SOURCE PASSAGE —

A need exists for a safety valve suitable for subsea applications and which is well pressure insensitive. Thus, it should incorporate the benefits of a balance line SSSV while overcoming the difficulties associated with gas migration into the balance line. Such a valve should also utilize MTM sealing systems for increased reliability. Finally, the improved valve should allow for the application of hydraulic pressure to close the valve in the event of a valve failure in an open position.
The present invention relates to an improved safety valve that can be used in deep set applications by utilizing a simple pressure isolated chamber in combination with an isolation valve. The isolation could be part of the valve or a separate item. The isolation valve addresses the concerns typically associated with balance line concepts while also eliminating the need to contain a gas charge with elastomeric seals.
The isolation valve 108 is a key element of the solution. The isolation valve provides for volume exchange within the pressure isolated chamber 108 a during opening and closing. This further ensures that the necessary volume is provided even if some fluid exchange occurs between the first set of well isolation seals. The isolation valve 108 also provides for pressure shut-off 109 of the secondary line, while also preventing gas migration into the secondary line. It further provides for transfer of pressure from secondary line for closing valve for remedial cycling of the safety valve.

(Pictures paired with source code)
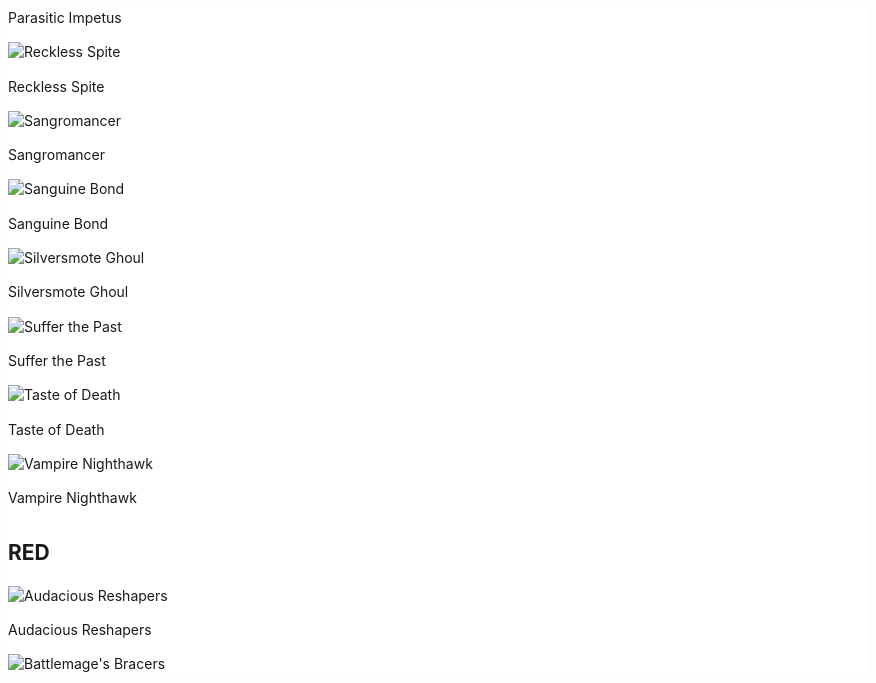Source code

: Parasitic Impetus




![Reckless Spite](https://media.wizards.com/2021/stx/en_2pB944oxBD.png)  

Reckless Spite




![Sangromancer](https://media.wizards.com/2021/stx/en_GUKjrT6LE7.png)  

Sangromancer




![Sanguine Bond](https://media.wizards.com/2021/stx/en_rIBm6iXI9u.png)  

Sanguine Bond




![Silversmote Ghoul](https://media.wizards.com/2021/stx/en_tWFAuJTe59.png)  

Silversmote Ghoul




![Suffer the Past](https://media.wizards.com/2021/stx/en_rJt9aVw9Xh.png)  

Suffer the Past




![Taste of Death](https://media.wizards.com/2021/stx/en_utbRNbRduA.png)  

Taste of Death




![Vampire Nighthawk](https://media.wizards.com/2021/stx/en_nnIP1Nt55S.png)  

Vampire Nighthawk





RED
---



![Audacious Reshapers](https://media.wizards.com/2021/stx/en_al8B3MjaSd.png)  

Audacious Reshapers




![Battlemage's Bracers](https://media.wizards.com/2021/stx/en_4RDBkgYwvr.png)  
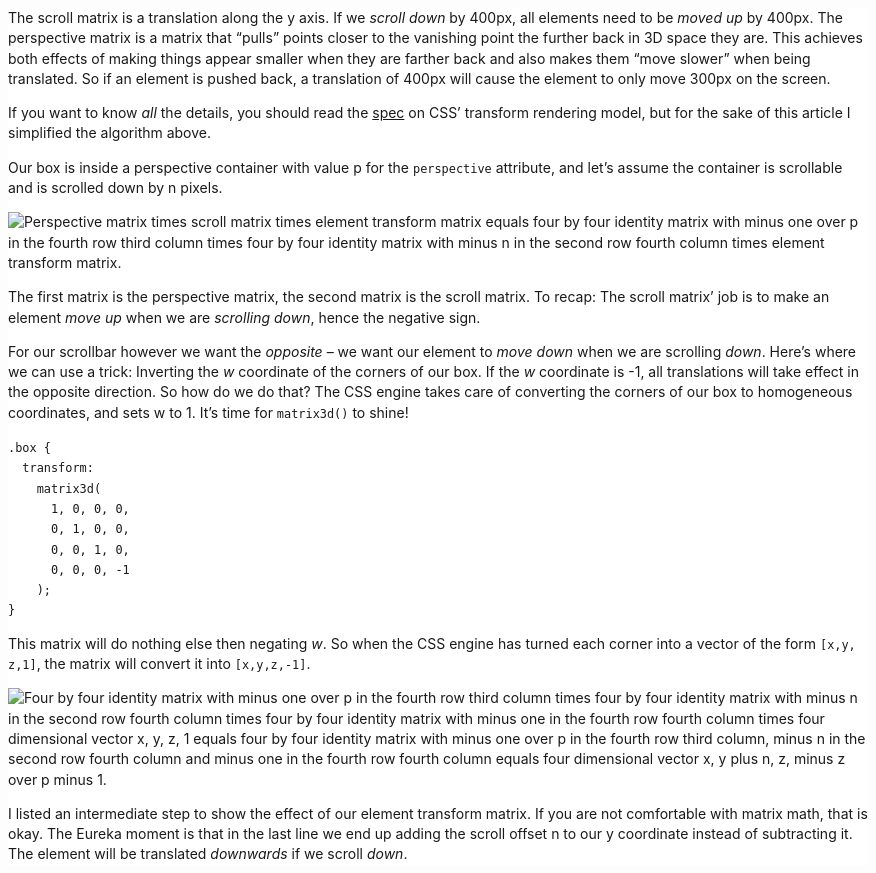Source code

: The scroll matrix is a translation along the y axis. If we *scroll down* by 400px, all elements need to be *moved up* by 400px. The perspective matrix is a matrix that “pulls” points closer to the vanishing point the further back in 3D space they are. This achieves both effects of making things appear smaller when they are farther back and also makes them “move slower” when being translated. So if an element is pushed back, a translation of 400px will cause the element to only move 300px on the screen.

If you want to know *all* the details, you should read the [spec](https://drafts.csswg.org/css-transforms-2/#transform-rendering) on CSS’ transform rendering model, but for the sake of this article I simplified the algorithm above.

Our box is inside a perspective container with value p for the `perspective` attribute, and let’s assume the container is scrollable and is scrolled down by n pixels.

![Perspective matrix times scroll matrix times element transform matrix
  equals four by four identity matrix with minus one over p in the fourth row
  third column times four by four identity matrix with minus n in the second
  row fourth column times element transform matrix.](/web/updates/images/2017/03/custom-scrollbar/matrixmath01.svg)

The first matrix is the perspective matrix, the second matrix is the scroll matrix. To recap: The scroll matrix’ job is to make an element *move up* when we are *scrolling down*, hence the negative sign.

For our scrollbar however we want the *opposite* – we want our element to *move down* when we are scrolling *down*. Here’s where we can use a trick: Inverting the *w* coordinate of the corners of our box. If the *w* coordinate is -1, all translations will take effect in the opposite direction. So how do we do that? The CSS engine takes care of converting the corners of our box to homogeneous coordinates, and sets w to 1. It’s time for `matrix3d()` to shine!

    .box {
      transform:
        matrix3d(
          1, 0, 0, 0,
          0, 1, 0, 0,
          0, 0, 1, 0,
          0, 0, 0, -1
        );
    }
    

This matrix will do nothing else then negating *w*. So when the CSS engine has turned each corner into a vector of the form `[x,y,z,1]`, the matrix will convert it into `[x,y,z,-1]`.

![Four by four identity matrix with minus one over p in the fourth row
  third column times four by four identity matrix with minus n in the second
  row fourth column times four by four identity matrix with minus one in the
  fourth row fourth column times four dimensional vector x, y, z, 1 equals four
  by four identity matrix with minus one over p in the fourth row third column,
  minus n in the second row fourth column and minus one in the fourth row
  fourth column equals four dimensional vector x, y plus n, z, minus z over
  p minus 1.](/web/updates/images/2017/03/custom-scrollbar/matrixmath02.svg)

I listed an intermediate step to show the effect of our element transform matrix. If you are not comfortable with matrix math, that is okay. The Eureka moment is that in the last line we end up adding the scroll offset n to our y coordinate instead of subtracting it. The element will be translated *downwards* if we scroll *down*.
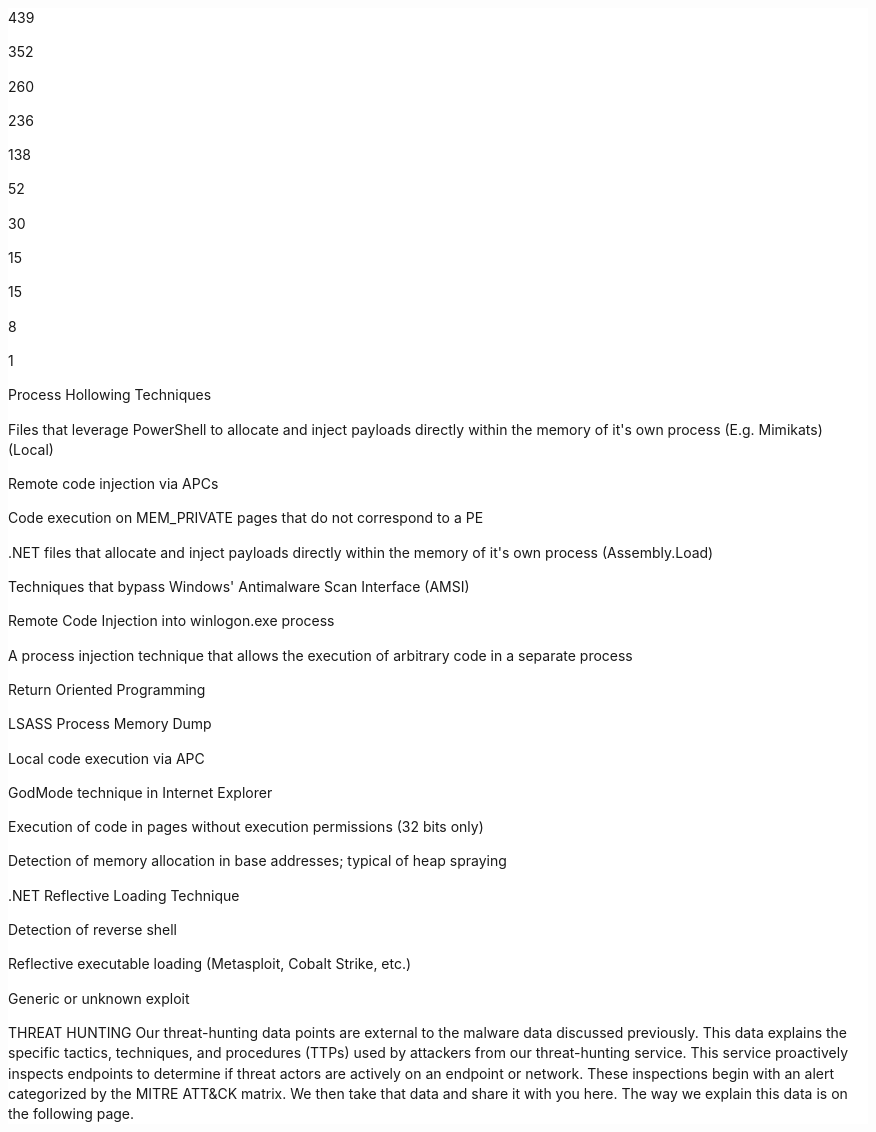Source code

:439

352

260

236

138

52

30

15

15

8

1

Process Hollowing Techniques

Files that leverage PowerShell to allocate and inject payloads directly within the memory of it's 
own process (E.g. Mimikats) (Local)

Remote code injection via APCs

Code execution on MEM\_PRIVATE pages that do not correspond to a PE

.NET files that allocate and inject payloads directly within the memory of it's own process 
(Assembly.Load)

Techniques that bypass Windows' Antimalware Scan Interface (AMSI)

Remote Code Injection into winlogon.exe process

A process injection technique that allows the execution of arbitrary code in a separate process

Return Oriented Programming

LSASS Process Memory Dump

Local code execution via APC

GodMode technique in Internet Explorer

Execution of code in pages without execution permissions (32 bits only)

Detection of memory allocation in base addresses; typical of heap spraying

.NET Reflective Loading Technique

Detection of reverse shell

Reflective executable loading (Metasploit, Cobalt Strike, etc.)

Generic or unknown exploit

THREAT HUNTING
Our threat\-hunting data points are external to the malware 
data discussed previously. This data explains the specific tactics, 
techniques, and procedures (TTPs) used by attackers from our 
threat\-hunting service. This service proactively inspects endpoints 
to determine if threat actors are actively on an endpoint or 
network. These inspections begin with an alert categorized by the 
MITRE ATT\&CK matrix. We then take that data and share it with 
you here. The way we explain this data is on the following page.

ACTIONS TO TAKE —
(A) Copy the passage on the subsea safety valve word for word, beginning at the words "A need exists" and stopping after "an open position.".
(B) Answer these questions from the passage on the subsea safety valve:
(i) What sealing systems should the valve use for increased reliability?
(ii) What does the improved safety valve combine with a simple pressure isolated chamber for deep set applications?
(iii) What does the isolation valve prevent from migrating into the secondary line?

ANSWERS TO THE TASKS —
(A)
A need exists for a safety valve suitable for subsea applications and which is well pressure insensitive. Thus, it should incorporate the benefits of a balance line SSSV while overcoming the difficulties associated with gas migration into the balance line. Such a valve should also utilize MTM sealing systems for increased reliability. Finally, the improved valve should allow for the application of hydraulic pressure to close the valve in the event of a valve failure in an open position.

(B)
(i) MTM sealing systems
(ii) An isolation valve
(iii) Gas